From a comprehensive study of self-consistent and density-corrected pure and hybrid SCAN, rSCAN, and r²SCAN mGGA functionals, we can conclude the following:

• Both for self-consistent and for HF-DFT series, the WTMAD2 global minimum is the same for all three SCAN variants. The only exception is HF-rSCANn, where the overall minimum is near 25% HF exchange instead of near 10% for the other two. Among all the functionals tested, the pure mGGA form is a low-cost alternative for all three SCAN variants.

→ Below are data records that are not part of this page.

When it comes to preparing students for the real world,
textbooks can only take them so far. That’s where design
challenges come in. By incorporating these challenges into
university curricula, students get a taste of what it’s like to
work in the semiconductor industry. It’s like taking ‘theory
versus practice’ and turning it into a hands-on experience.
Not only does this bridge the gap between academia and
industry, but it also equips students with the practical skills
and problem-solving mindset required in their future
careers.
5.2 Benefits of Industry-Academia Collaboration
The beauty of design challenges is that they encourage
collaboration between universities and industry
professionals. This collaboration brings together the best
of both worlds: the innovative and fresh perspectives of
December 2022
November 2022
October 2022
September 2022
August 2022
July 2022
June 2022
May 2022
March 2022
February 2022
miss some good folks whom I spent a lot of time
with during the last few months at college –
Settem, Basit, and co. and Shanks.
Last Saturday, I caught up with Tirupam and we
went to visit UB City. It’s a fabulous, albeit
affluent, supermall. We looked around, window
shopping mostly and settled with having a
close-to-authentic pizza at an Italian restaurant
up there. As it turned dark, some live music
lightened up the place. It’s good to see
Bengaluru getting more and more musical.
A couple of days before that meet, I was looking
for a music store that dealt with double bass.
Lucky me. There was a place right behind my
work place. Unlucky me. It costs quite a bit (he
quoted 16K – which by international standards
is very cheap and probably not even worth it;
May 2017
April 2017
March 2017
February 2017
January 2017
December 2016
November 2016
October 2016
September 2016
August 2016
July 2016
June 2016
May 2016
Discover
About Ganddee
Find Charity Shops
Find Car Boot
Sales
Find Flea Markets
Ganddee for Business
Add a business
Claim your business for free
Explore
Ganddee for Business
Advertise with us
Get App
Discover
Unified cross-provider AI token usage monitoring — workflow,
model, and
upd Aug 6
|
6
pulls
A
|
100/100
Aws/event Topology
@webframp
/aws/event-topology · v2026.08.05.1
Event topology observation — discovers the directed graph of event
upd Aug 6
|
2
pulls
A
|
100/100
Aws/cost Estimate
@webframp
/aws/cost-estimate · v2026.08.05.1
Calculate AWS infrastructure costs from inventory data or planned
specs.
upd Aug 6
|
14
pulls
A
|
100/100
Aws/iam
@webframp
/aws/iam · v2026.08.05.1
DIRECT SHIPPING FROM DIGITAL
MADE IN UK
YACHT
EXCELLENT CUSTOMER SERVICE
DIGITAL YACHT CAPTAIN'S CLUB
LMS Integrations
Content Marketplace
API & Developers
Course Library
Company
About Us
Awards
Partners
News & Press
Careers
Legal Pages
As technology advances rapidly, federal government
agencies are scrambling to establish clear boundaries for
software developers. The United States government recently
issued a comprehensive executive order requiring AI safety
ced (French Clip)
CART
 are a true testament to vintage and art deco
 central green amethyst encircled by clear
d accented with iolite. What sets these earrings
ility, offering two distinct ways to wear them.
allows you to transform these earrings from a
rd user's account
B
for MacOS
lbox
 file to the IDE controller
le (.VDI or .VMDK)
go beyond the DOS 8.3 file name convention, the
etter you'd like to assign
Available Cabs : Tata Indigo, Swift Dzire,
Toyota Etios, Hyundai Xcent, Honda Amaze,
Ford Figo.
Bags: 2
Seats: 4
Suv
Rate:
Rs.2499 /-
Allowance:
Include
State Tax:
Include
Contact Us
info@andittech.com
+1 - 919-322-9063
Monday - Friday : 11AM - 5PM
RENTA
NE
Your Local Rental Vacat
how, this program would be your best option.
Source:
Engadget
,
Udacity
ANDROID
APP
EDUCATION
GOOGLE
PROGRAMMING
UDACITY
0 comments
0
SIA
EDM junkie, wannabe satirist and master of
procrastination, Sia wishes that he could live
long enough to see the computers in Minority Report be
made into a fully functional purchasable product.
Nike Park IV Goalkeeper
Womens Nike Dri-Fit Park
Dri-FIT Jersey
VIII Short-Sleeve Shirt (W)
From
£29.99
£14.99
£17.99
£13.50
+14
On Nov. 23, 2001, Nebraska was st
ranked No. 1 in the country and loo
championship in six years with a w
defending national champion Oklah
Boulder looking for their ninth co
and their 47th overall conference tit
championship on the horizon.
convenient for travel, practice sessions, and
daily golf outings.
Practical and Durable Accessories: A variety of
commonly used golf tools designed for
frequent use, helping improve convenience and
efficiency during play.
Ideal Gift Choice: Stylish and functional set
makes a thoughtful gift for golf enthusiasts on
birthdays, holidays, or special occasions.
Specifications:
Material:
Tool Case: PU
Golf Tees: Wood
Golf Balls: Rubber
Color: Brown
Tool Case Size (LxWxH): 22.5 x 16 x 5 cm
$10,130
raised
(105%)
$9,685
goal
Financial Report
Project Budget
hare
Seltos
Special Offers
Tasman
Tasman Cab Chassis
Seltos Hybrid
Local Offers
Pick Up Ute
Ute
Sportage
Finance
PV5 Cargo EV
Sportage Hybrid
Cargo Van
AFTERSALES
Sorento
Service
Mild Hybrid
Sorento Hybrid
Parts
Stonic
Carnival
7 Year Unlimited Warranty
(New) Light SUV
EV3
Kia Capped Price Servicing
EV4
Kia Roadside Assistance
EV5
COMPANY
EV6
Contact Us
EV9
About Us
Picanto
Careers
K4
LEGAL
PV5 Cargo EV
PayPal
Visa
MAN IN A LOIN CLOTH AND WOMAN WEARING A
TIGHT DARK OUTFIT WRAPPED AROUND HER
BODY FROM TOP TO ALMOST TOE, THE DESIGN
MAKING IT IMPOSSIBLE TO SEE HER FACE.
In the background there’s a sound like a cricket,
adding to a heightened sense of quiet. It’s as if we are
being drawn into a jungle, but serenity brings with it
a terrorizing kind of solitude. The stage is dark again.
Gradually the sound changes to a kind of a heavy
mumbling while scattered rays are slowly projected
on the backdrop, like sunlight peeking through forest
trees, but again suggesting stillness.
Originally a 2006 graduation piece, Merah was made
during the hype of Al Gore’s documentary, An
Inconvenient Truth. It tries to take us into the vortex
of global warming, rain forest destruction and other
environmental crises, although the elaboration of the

• The choice of SCAN variant can significantly influence the performance of the dispersion-uncorrected HF-DFT series. However, upon introducing D4 dispersion, the WTMAD2 gaps between different SCAN variants almost vanish. At lower percentages of HF exchange, self-consistent SCANn and r²SCANn hybrids perform similarly. However, with D4 correction, r²SCANn-D4 outperforms rSCANn-D4 and SCANn-D4.
• For the small-molecule thermochemistry and barrier height subsets, different SCAN variants perform comparably in the pure and hybrid self-consistent and HF-DFT series.
• Irrespective of the choice of SCAN variant, the use of ROHF and ROKS densities are clearly beneficial for hybrid HF-DFT and self-consistent functionals.
• Among all the functionals tested, HF-r²SCAN₁₀-D4 offers the lowest WTMAD2 (4.85 kcal/mol), just below HF-SCAN₁₀-D4 (WTMAD2 = 4.96 kcal/mol) and without the latter’s grid convergence issues. The same remark applies concerning HF-DFT, with HF-r²SCAN-D4 (WTMAD2 = 5.01 kcal/mol) slightly outperforming HF-SCAN-D4 (WTMAD2 = 5.05 kcal/mol).
• Overall, and taking into account the reduced grid sensitivity resulting from its regularization, we find that r²SCAN’s superiority over SCAN is also retained for hybrids and for HF-DFT.